Finally, I was able to have a long, frank conversation with the lawyer facilitating this adoption. As soon as he explained how his adoptions worked, I was instantly put at ease. Mr. Petersen did not work with pregnant mothers in the Marshall Islands. He did not fly them to the US for an adoption like other unethical adoption professions. What I found out was this: Springdale, Arkansas, has become an immigration destination for Marshallese people in the last 25 years. In fact, about ten percent of the world's Marshallese population reside in Arkansas. Who knew? Back in the 80's, one guy immigrated there, enjoyed it, and family and friends followed. Mr. Petersen only facilitates adoptions of women who permanently reside in the United States and will continue to do so. The US is their home. They have access to counseling, healthcare, and any other social programs that any other US resident has.
I was flooded with relief. Mr. Petersen also gave me the phone number of the girl I knew in childhood who had adopted through him (the one who I had been trying to contact and even considered crashing a funeral for). I was able to call her and hear about her experience.
This adoption would be close to double what our agency would charge. I knew that doing a private adoption would hold its own set of challenges. As I prayed to know what to do, I knew this baby was meant to be in our home. I knew the process would be rocky. I knew it wouldn't be as fun (as if adoption is ever "fun"). And somehow, I knew the money situation would work out.

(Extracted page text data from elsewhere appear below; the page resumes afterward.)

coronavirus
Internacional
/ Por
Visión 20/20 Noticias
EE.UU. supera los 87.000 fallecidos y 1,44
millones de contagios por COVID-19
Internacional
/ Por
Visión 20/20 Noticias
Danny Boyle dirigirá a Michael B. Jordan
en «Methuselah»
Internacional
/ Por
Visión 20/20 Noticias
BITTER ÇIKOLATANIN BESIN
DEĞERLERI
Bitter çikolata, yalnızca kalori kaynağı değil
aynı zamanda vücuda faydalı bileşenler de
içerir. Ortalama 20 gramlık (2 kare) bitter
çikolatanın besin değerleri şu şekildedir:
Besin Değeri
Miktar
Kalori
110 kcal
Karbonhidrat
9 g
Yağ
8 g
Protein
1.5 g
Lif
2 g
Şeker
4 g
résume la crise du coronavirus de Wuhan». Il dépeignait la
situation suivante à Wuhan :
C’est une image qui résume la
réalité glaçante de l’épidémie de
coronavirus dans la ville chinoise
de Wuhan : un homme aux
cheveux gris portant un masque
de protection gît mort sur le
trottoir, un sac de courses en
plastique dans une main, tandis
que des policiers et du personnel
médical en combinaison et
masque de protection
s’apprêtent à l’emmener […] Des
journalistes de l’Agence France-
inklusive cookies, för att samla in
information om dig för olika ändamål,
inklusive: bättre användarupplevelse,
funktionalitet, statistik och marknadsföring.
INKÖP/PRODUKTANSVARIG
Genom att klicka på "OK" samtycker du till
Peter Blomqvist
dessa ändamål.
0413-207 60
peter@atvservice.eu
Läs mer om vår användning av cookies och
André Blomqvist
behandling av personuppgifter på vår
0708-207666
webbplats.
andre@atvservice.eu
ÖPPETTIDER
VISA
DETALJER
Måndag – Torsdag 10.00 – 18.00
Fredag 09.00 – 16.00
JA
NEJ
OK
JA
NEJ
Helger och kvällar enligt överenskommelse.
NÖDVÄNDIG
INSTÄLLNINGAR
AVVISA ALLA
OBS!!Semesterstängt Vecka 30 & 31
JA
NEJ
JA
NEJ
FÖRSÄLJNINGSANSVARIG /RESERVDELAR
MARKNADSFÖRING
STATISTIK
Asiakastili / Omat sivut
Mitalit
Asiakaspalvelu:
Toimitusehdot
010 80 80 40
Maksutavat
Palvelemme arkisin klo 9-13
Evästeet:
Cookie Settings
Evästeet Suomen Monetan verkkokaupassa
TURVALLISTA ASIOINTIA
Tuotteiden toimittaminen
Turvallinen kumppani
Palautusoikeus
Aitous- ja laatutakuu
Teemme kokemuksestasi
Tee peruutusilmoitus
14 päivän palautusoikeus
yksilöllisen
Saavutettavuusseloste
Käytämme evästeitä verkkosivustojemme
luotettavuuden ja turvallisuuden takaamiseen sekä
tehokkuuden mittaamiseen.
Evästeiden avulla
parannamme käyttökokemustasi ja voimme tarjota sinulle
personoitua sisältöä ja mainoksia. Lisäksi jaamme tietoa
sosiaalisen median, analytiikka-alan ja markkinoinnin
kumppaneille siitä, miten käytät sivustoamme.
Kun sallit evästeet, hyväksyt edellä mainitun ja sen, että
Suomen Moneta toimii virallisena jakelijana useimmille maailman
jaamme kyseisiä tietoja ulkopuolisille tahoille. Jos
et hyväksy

And so we accepted the match. The mother's ultrasound revealed the baby is a girl. We sent our families special Valentines to announce the news.
We had our sights set on a due date of June 19. But as you all know, baby Noelle was born on May 9. Due dates can be off without any prenatal care. :) The process was definitely trying. We had to traverse through the complex legalities alone. We were half way across the country in a strange place with people who did not speak our language without someone to guide us through it all. Our private adoption was hard. I don't know that I will swim those waters again.
Our first family picture. If it weren't so special, I wouldn't post it. I look like a zombie! This was after 2.5 hours of sleep in 48 hours and 15 hours of travel!
But I know that this baby was meant to be in our family. And all things considered, our adoption process did go smoothly. We are so lucky to have adopted twice, each one taking under a year and each one with both birth parents on board.
Our experience in Arkansas was so special. Noelle's birth family are such warm and loving people. They doted on their little baby with such tenderness. Warmth, caring, and love transcended the language barrier.